Minnelli liked Harrison as an actor who embodied the serene foil to Kendall's perpetual agitation. Harrison projects a slightly morose, sulky tone, even when he talked about poached eggs.

The major reward for Minnelli was the joy of getting to know Kay Kendall, known for her boundless charm and indefatigable energy. Determined to grant Kendall a royal treatment, Minnelli asked Pierre Balmain to design chic costumes for her in his favorite hues of yellow and red. Minnelli really wanted Kendall to look beautiful, and different from her previous films. Indeed, the films most striking image was the way Minnelli staged Kendall's grand entree, in a red suit and slouch hat.

Minnelli was an expert at synchronizing his comedies to suit the tempos of his stars, evident by Spencer Tracy's stolidness or Lucille Ball's frenzy. In this film, Kendall is the driving force that keeps the tale spinning. Deservedly compared to Carole Lombard, who was American screwballs greatest comediennes (and also died young), Kendall was a delicious comedienne. Minnelli described her to his friends a glamour queen with the soul of a clown.

Kendall's clipped, fluty voice was suitable for genteel and subtle repartee, and her elastic frame for low, physical comedy. Leaping from one imagined crisis to the next, Kendall can't keep still for a moment. If Lucille Ball brought athletic approach to physical comedy, Kendall turns slapstick into choreographed ballet, while never losing her ladylike cool. Hence, at the sight of her stepdaughter with Mr. Wrong, she takes a dive downstairs and lands with her coiffure intact!

Kendall and Harrison possessed sufficient energy to keep the old engine running, even in the most confining circumstances. Their chemistry and Minnelli's deft handiwork occasionally make the film sparkle.

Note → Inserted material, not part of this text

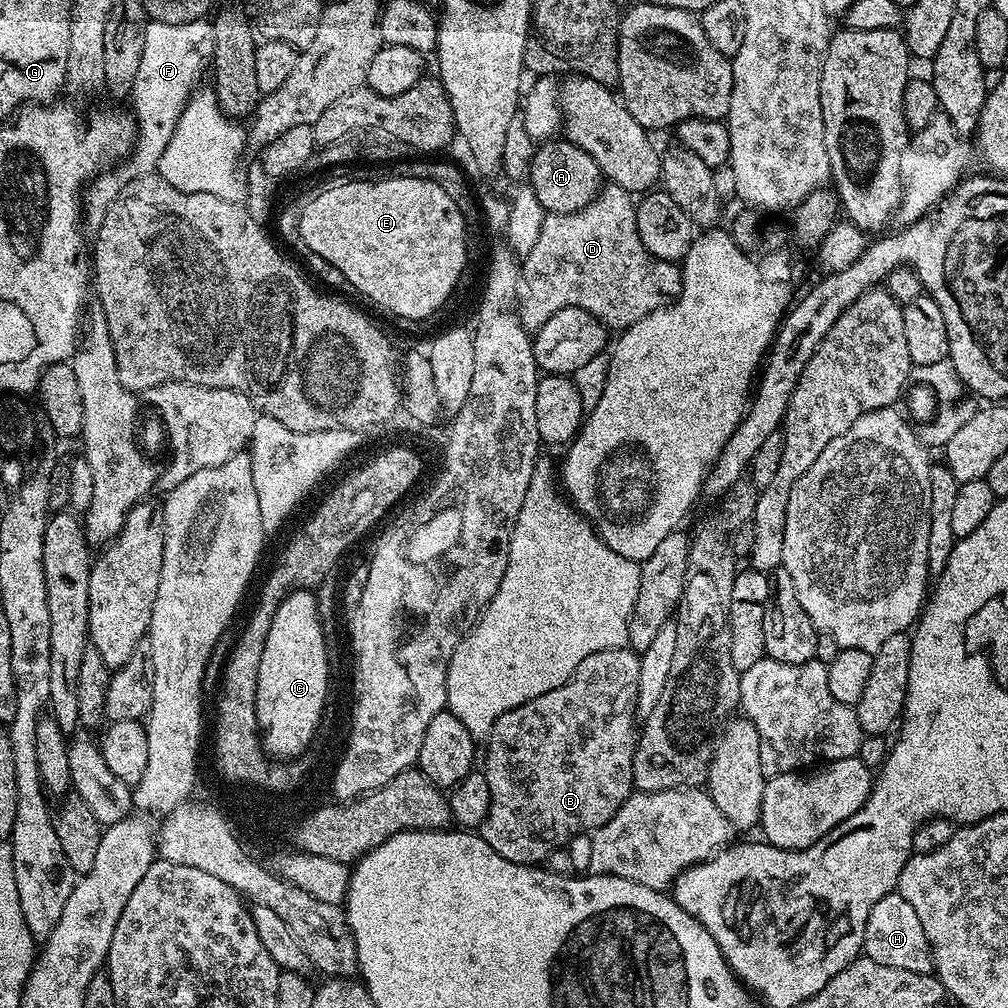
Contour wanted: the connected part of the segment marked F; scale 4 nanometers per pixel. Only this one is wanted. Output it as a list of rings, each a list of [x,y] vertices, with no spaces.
[[[207,19],[185,24],[154,20],[146,26],[142,59],[130,97],[130,111],[136,121],[136,143],[130,155],[117,163],[120,164],[117,168],[109,167],[101,171],[85,187],[82,193],[82,220],[89,233],[95,234],[100,229],[102,218],[106,218],[106,210],[110,210],[110,202],[118,198],[118,190],[122,190],[126,182],[139,176],[151,176],[159,169],[162,150],[166,150],[182,110],[201,83],[199,80],[209,71],[213,54],[214,30]]]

Minnelli enjoyed working with the Harrisons, as he later recalled: Kay would be raucous and vital and lovable, and when the days work was over, everyone would want to take her home.” To Minnelli, the Harrisons represented the ideal couple: “I found Rex wonderfully attentive to Kay, but gave it no special thought. Kay was equally devoted to him.”

It was great fun for the three of them, and they spent a lot of time running around together. The Harrisons had a lovely time behaving like teenagers, on and off screen. Since Minnelli had shot segments of American in Paris and Gigi in Paris, he knew the city well. At the end of the shoot, Minnelli was exhausted. It was one of the few times in which he violated his otherwise strict work code and partied wildly during the shoot.

Just before shooting began, Kendall had been rebounding from a sudden debilitating malady. A doctor from the American Hospital in Paris examined her and concluded that she was entirely recovered from gastroenteritis. In what became one of showbizs best-kept secrets, only Rex Harrison knew that his wife was dying from leukemia. The lethal disease would take her life 18 months later, at the age of 33. Minnelli thought that Kay's death was a major loss not just for Harrsion, but for the film world as well since her brand of comedy was so unique.